デザインに関するやりとりやデータはグループトークで一括管理
西亀さん:
工場スタッフはシフト制なので全員が同時に集まることが難しいです。そうしたスタッフへの連絡事項も、シフトを気にせずグループトークで一斉配信できるのが便利です。発信した内容を誰が読んだかまで確認できるのは非常にありがたいです。
村上さん:
掲示板では、HACCP(危害要因分析重要管理点)に関する資料やお客様の声、社員の入退社に関する連絡など、これまで紙ベースで共有していた情報をLINE WORKSの掲示板に置き換えることで、全従業員に情報が効率よく伝わり、同時にペーパーレス化も進められました。
井上さん:
催事等のイベント情報が掲示板に掲載されるようになったことで、工場では需要に合わせて在庫量を調整できています。
井上さん:
カレンダーの設備予約機能も重宝しています。これまでは、一部の管理職が会議室や営業車の予約管理をしており、一般社員は都度、事務所などに施設の予約を確認する手間がかかっていました。LINE WORKSを活用するようになってから、どこにいても会議室や営業車の空き状況の確認や予約ができ、管理を徹底できています。
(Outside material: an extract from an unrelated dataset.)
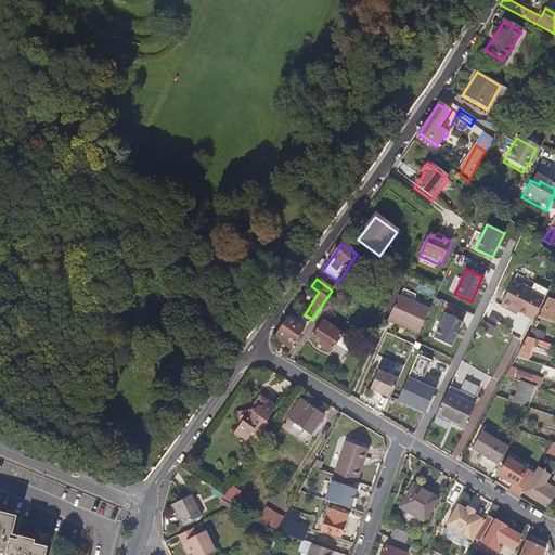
[(501,307),(510,311),(511,309),(518,312),(532,320),(544,299),(529,292),(530,289),(521,285),(520,287),(513,283),(501,307)]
繁忙期対策に外部トーク連携機能を活用されているそうですね。
村上さん:
年3回の繁忙期には70名程度の短期アルバイトを雇用する必要があります。そこで、一度雇用したアルバイトのLINEアカウントと外部トーク連携でつながっておいて、繁忙期の少し前にトークでアルバイトの募集をかけています。その呼びかけの結果、必要人数の1/3程度の人員を確保できるようになり、アルバイトのリピート率向上にもつながっています。
LINE WORKSの活用を今後どのように発展させたいとお考えですか。
村上さん:
製造計画作成のプロセスを効率化したいです。現在、製造計画は、各店舗からファクスで送られてくる発注書を本社で集計した後、さらに工場側で商品カテゴリ別に集計をしているため作成に時間がかかっています。そこで、店舗からファクスで送られてくる発注書をLINE WORKSのアンケート機能で置き換える方法を検討しています。アンケートの回答結果はCSV形式で書き出せるため、簡単に集計できます。今までのやり方では1時間ほどかかっている集計作業が、たったの5分程に短縮できる見込みです。店舗、本社、工場それぞれの業務負担の軽減、さらにはペーパーレス化も進められますし、一石二鳥な業務改善が実現できると考えています。私たちのような一気通貫で製造・販売を手がけるメーカーにとっては、部門間の円滑なコミュニケーションは非常に重要です。便利な機能をフル活用しより効率化できるよう、今後もLINE WORKSの社内普及を進めていきたいです。
<お話を伺った方>
総務部 総務課 人事・総務係 係長
村上 史季さん
人事業務やLINE WORKSの管理等を担当。
総務部 総務課 企画係 主任
井上 宮仁さん
商品企画や広報、店舗ディスプレイなどの業務に従事。
本社工場製造部 製造1課 課長
西亀 功二さん
商品の製造・開発、在庫管理などを担当。
※掲載している内容、所属やお役職は取材を実施した2023年10月当時のものです。